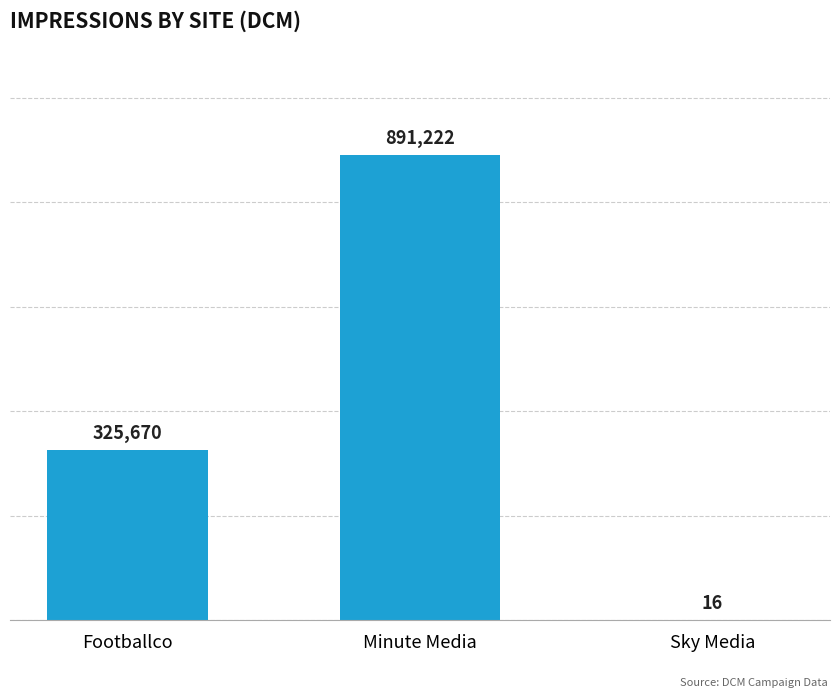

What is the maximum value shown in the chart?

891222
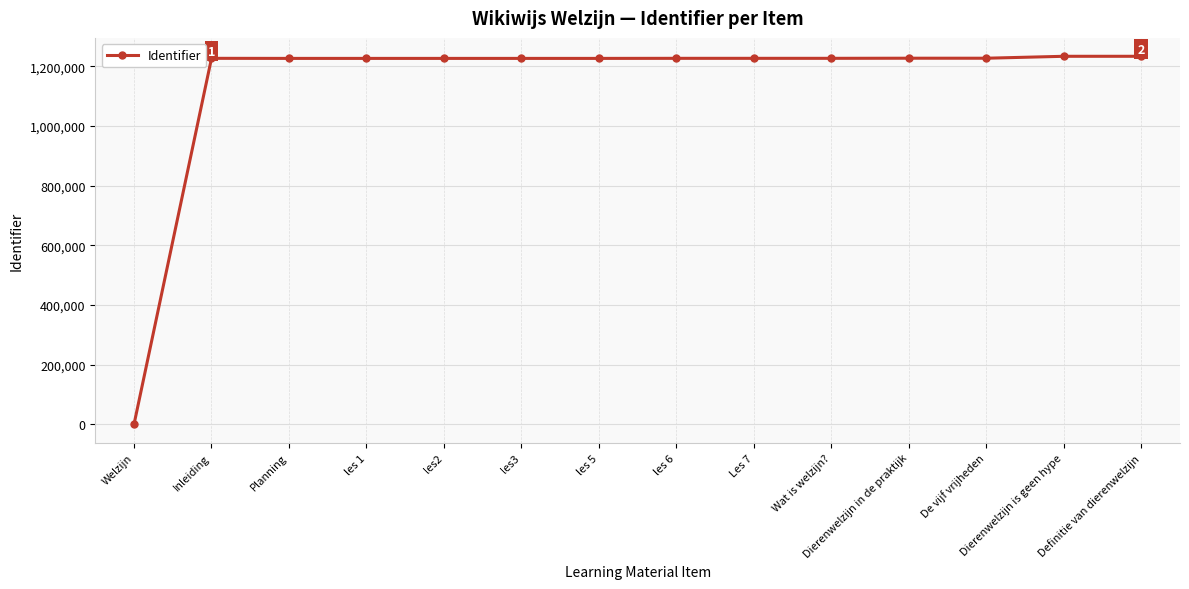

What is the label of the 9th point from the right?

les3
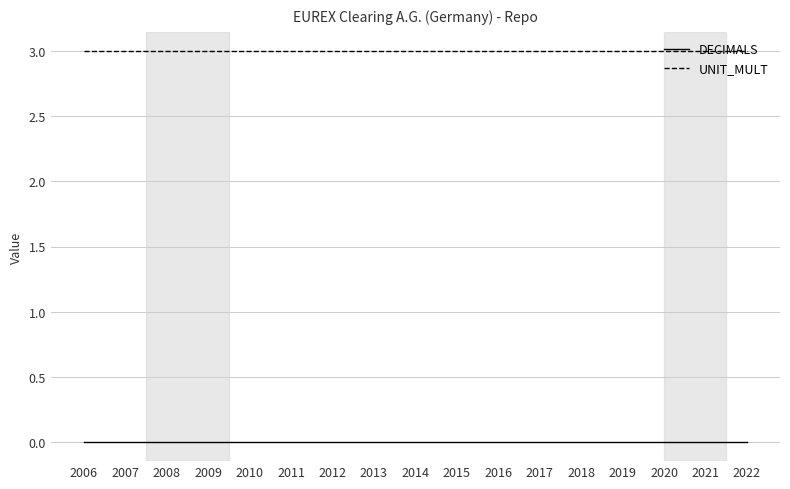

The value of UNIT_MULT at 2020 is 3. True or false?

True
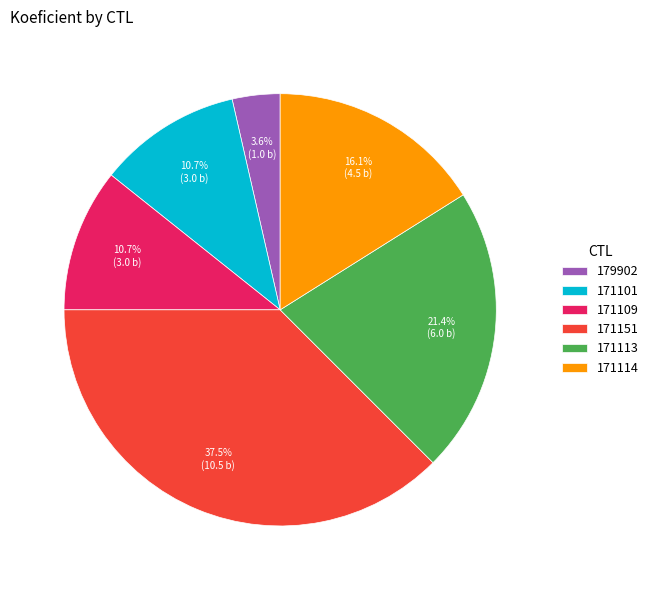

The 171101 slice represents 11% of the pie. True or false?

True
================================
> Your assignment
Reproduce the text of the material above verbatim, omitting the pictures.

> Output of the exercise
What is the maximum value shown in the chart?

891222

What is the label of the 9th point from the right?

les3

The value of UNIT_MULT at 2020 is 3. True or false?

True

The 171101 slice represents 11% of the pie. True or false?

True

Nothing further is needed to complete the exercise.